Limits of Descriptive Analysis
One limit of descriptive analysis is that the conclusions we draw cannot be extended beyond the data we directly analyzed.
For example, if we do a descriptive analysis on a dataset of household water usage in one region, we might find that the mean water usage is increasing over time. However, we would not be able to conclude anything about the mean water usage in other regions.
Exploratory data analysis looks for relationships between variables within a dataset. Exploratory analyses might reveal correlations between variables or group subsets of data based on shared characteristics.
Correlation and Causation
Correlation between variables does not necessarily mean a causal relationship exists between those variables.
For example, divorce rate in Maine and margarine consumption are correlated but margarine consumption does not cause divorces and divorce does not cause margarine consumption.
Inferential analysis lets us draw conclusions about an entire population based on results from a subset or sample of that population.
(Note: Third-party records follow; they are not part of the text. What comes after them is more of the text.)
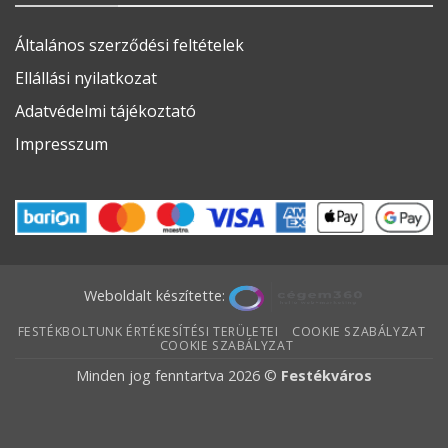
Általános szerződési feltételek
Ellállási nyilatkozat
Adatvédelmi tájékoztató
Impresszum
Weboldalt készítette:
FESTÉKBOLTUNK ÉRTÉKESÍTÉSI TERÜLETEI
COOKIE SZABÁLYZAT
COOKIE SZABÁLYZAT
Minden jog fenntartva 2026 ©
Festékváros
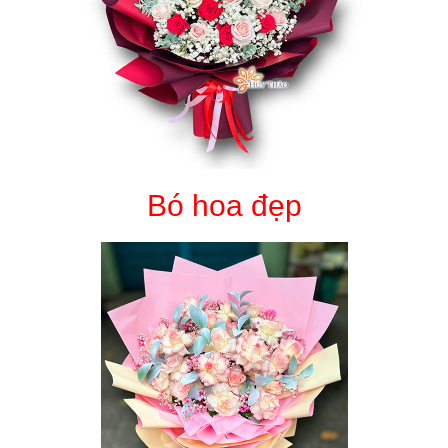
Bó hoa đẹp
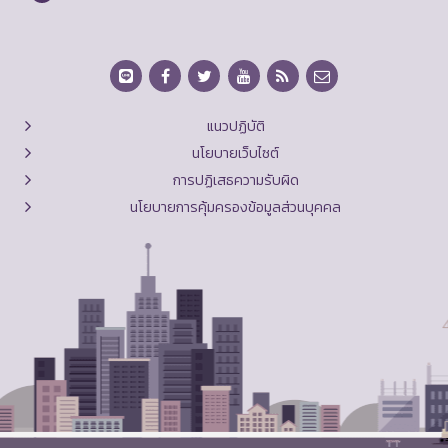
แนวปฏิบัติ
นโยบายเว็บไซต์
การปฏิเสธความรับผิด
นโยบายการคุ้มครองข้อมูลส่วนบุคคล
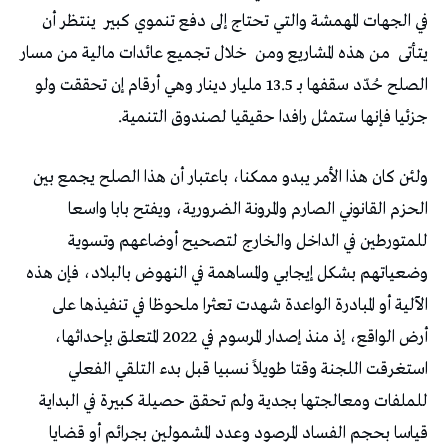
‬في‭ ‬الجهات‭ ‬المهمشة‭ ‬والتي‭ ‬تحتاج‭ ‬إلى‭ ‬دفع‭ ‬تنموي‭ ‬كبير‭
‬يتأتى‭
‬من‭ ‬هذه‭ ‬المشاريع‭ ‬ومن‭
‬جزئيا‭ ‬فإنها‭ ‬ستمثل‭ ‬رافدا‭ ‬حقيقيا‭ ‬لصندوق‭ ‬التنمية‭.‬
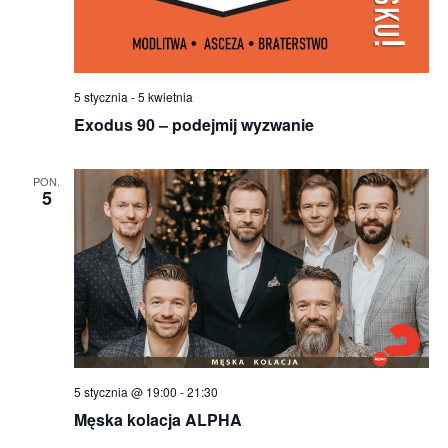
5 stycznia
-
5 kwietnia
Exodus 90 – podejmij wyzwanie
PON.
5
5 stycznia @ 19:00
-
21:30
Męska kolacja ALPHA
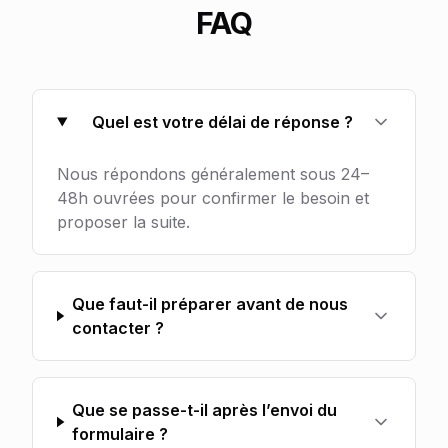
FAQ
Quel est votre délai de réponse ?
Nous répondons généralement sous 24–
48h ouvrées pour confirmer le besoin et
proposer la suite.
Que faut-il préparer avant de nous
contacter ?
Que se passe-t-il après l’envoi du
formulaire ?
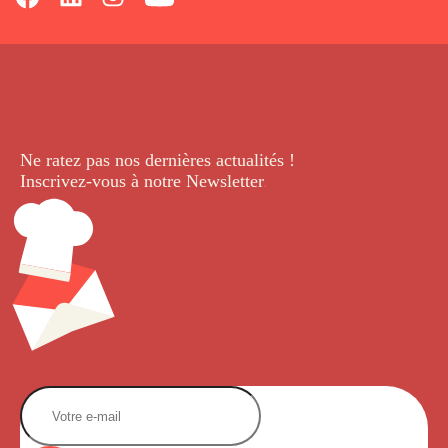
Ne ratez pas nos dernières
actualités !
Inscrivez-vous à notre Newsletter
.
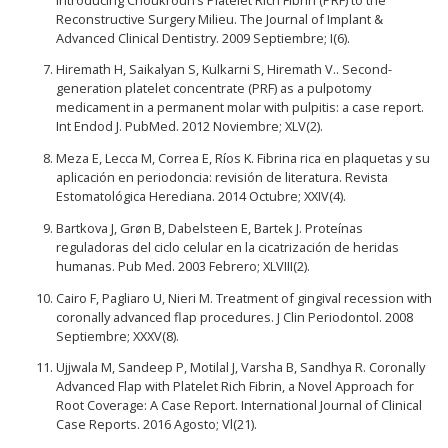
Reconstructive Surgery Milieu. The Journal of Implant &
Advanced Clinical Dentistry. 2009 Septiembre; I(6).
Hiremath H, Saikalyan S, Kulkarni S, Hiremath V.. Second-
generation platelet concentrate (PRF) as a pulpotomy
medicament in a permanent molar with pulpitis: a case report.
Int Endod J. PubMed. 2012 Noviembre; XLV(2).
Meza E, Lecca M, Correa E, Ríos K. Fibrina rica en plaquetas y su
aplicación en periodoncia: revisión de literatura. Revista
Estomatológica Herediana. 2014 Octubre; XXIV(4).
Bartkova J, Grøn B, Dabelsteen E, Bartek J. Proteínas
reguladoras del ciclo celular en la cicatrización de heridas
humanas. Pub Med. 2003 Febrero; XLVIII(2).
Cairo F, Pagliaro U, Nieri M. Treatment of gingival recession with
coronally advanced flap procedures. J Clin Periodontol. 2008
Septiembre; XXXV(8).
Ujjwala M, Sandeep P, Motilal J, Varsha B, Sandhya R. Coronally
Advanced Flap with Platelet Rich Fibrin, a Novel Approach for
Root Coverage: A Case Report. International Journal of Clinical
Case Reports. 2016 Agosto; Vl(21).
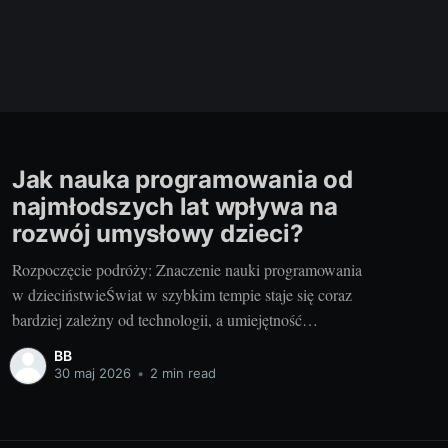
Jak nauka programowania od
najmłodszych lat wpływa na
rozwój umysłowy dzieci?
Rozpoczęcie podróży: Znaczenie nauki programowania
w dzieciństwieŚwiat w szybkim tempie staje się coraz
bardziej zależny od technologii, a umiejętność
programowania staje się nie tylko cenną umiejętnością,
BB
ale i niezbędną umiejętnością do przetrwania i
30 maj 2026
•
2 min read
odniesienia sukcesu w XXI wieku. W tym kontekście,
kodowanie dla dzieci online za darmo to inwestycja w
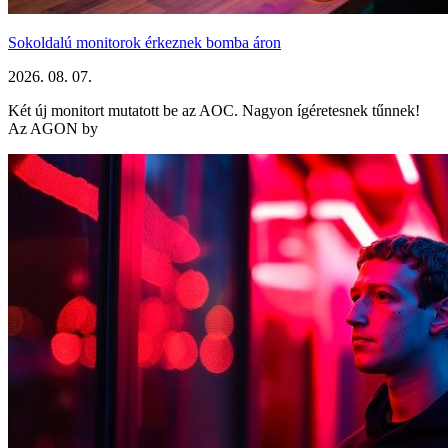
Sokoldalú monitorok érkeznek bomba áron
2026. 08. 07.
Két új monitort mutatott be az AOC. Nagyon ígéretesnek tűnnek!
Az AGON by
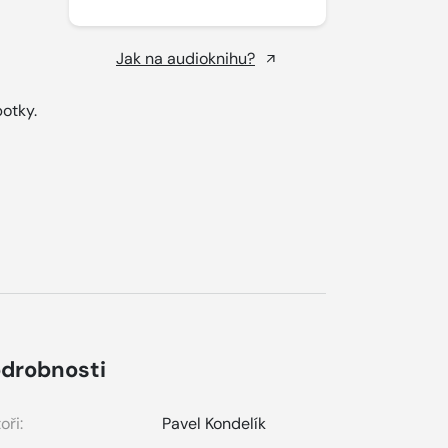
Jak na audioknihu?
botky.
drobnosti
oři:
Pavel Kondelík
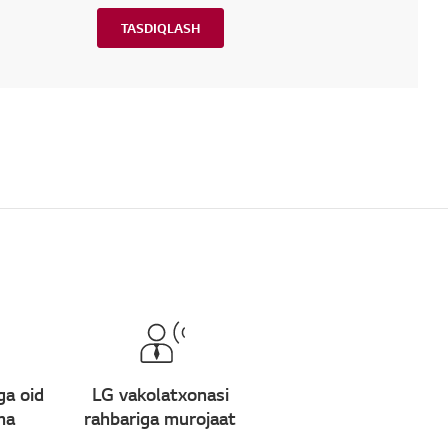
TASDIQLASH
ga oid
LG vakolatxonasi
ma
rahbariga murojaat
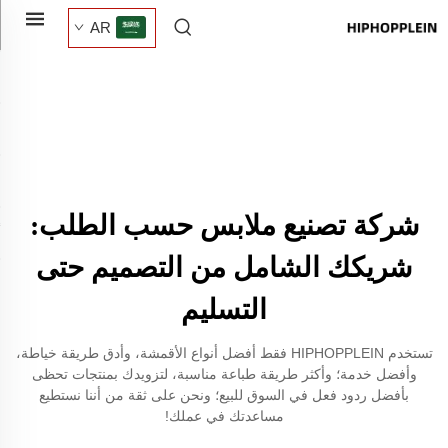
AR
شركة تصنيع ملابس حسب الطلب:
شريكك الشامل من التصميم حتى
التسليم
تستخدم HIPHOPPLEIN فقط أفضل أنواع الأقمشة، وأدق طريقة خياطة،
وأفضل خدمة؛ وأكثر طريقة طباعة مناسبة، لتزويدك بمنتجات تحظى
بأفضل ردود فعل في السوق للبيع؛ ونحن على ثقة من أننا نستطيع
مساعدتك في عملك!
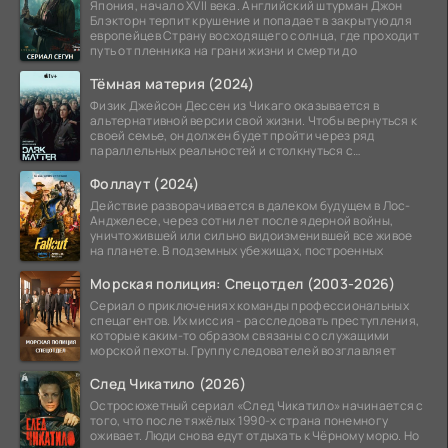
Япония, начало XVII века. Английский штурман Джон
Блэкторн терпит крушение и попадает в закрытую для
европейцев Страну восходящего солнца, где проходит
путь от пленника на грани жизни и смерти до
Тёмная материя (2024)
Физик Джейсон Дессен из Чикаго оказывается в
альтернативной версии свой жизни. Чтобы вернуться к
своей семье, он должен будет пройти через ряд
параллельных реальностей и столкнуться с
альтернативной
Фоллаут (2024)
Действие разворачивается в далеком будущем в Лос-
Анджелесе, через сотни лет после ядерной войны,
уничтожившей или сильно видоизменившей все живое
на планете. В подземных убежищах, построенных
Морская полиция: Спецотдел (2003-2026)
Сериал о приключениях команды профессиональных
спецагентов. Их миссия - расследовать преступления,
которые каким-то образом связаны со служащими
морской пехоты. Группу следователей возглавляет
След Чикатило (2026)
Остросюжетный сериал «След Чикатило» начинается с
того, что после тяжёлых 1990-х страна понемногу
оживает. Люди снова едут отдыхать к Чёрному морю. Но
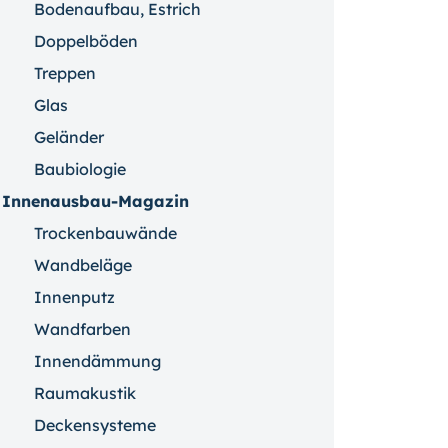
Bodenaufbau, Estrich
Doppelböden
Treppen
Glas
Geländer
Baubiologie
Innenausbau-Magazin
Trockenbauwände
Wandbeläge
Innenputz
Wandfarben
Innendämmung
Raumakustik
Deckensysteme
A/B testing, where we test which online feature performs better with a sample of a population, is a popular business application of inferential analysis.
Requirements for Inferential Analysis
Inferential analysis is a powerful tool. As a result, several rules need to be followed for the analysis to be valid:
- The sample selected must be “big enough” in comparison to the population. 10% is a good rule-of-thumb.
- The sample should be randomly selected and representative of the total population.
- Only test one hypothesis at a time. Manipulating more than one variable makes it impossible to tell which variable influenced the outcome.
Causal analysis coupled with careful experimental design lets us go beyond correlation and actually assign causation.
Key factors of good experimental design are:
- Control: only one variable is changed at a time and the rest are kept from influencing the outcome of the experiment.
- Randomization: subjects are randomly selected and randomly assigned to treatment groups.
- Replication: many subjects are included in the experiment and the experiment is repeated with the same results.
Causal Analysis with Observational Data
Sometimes we need to know why something happened but we cannot perform the necessary experiments because they are too expensive, unethical, or otherwise impossible. In such cases, we may be able to do causal analysis on observational data but it requires meeting strict assumptions and applying advanced techniques.
For example, climate scientists apply advanced causal analysis techniques to determine whether global climate change impacts local weather systems since planet-scale experiments are impossible.
Predictive analysis takes advantage of supervised machine learning techniques to estimate the likelihood of future outcomes.
For example, recommendation algorithms use the preferences of many other people together with your previous choices to predict what you are most likely to enjoy.
Supervised Machine Learning in Predictive Analysis
Examples of supervised machine learning techniques used in predictive analysis include: regression models, support vector machines, and convolutional neural networks.
Supervised machine learning is distinct from unsupervised machine learning because it always requires training data, or pre-labeled or classified data used to generate the predictive model.
Garbage In, Garbage Out
The quality of the predictions made during a predictive analysis is deeply dependent on the quality of the data used to generate the predictions.
For example, if a model is trained with mislabeled data, it will produce inaccurate predictions no matter how good the actual algorithm is. This is commonly referred to as, “garbage in, garbage out.”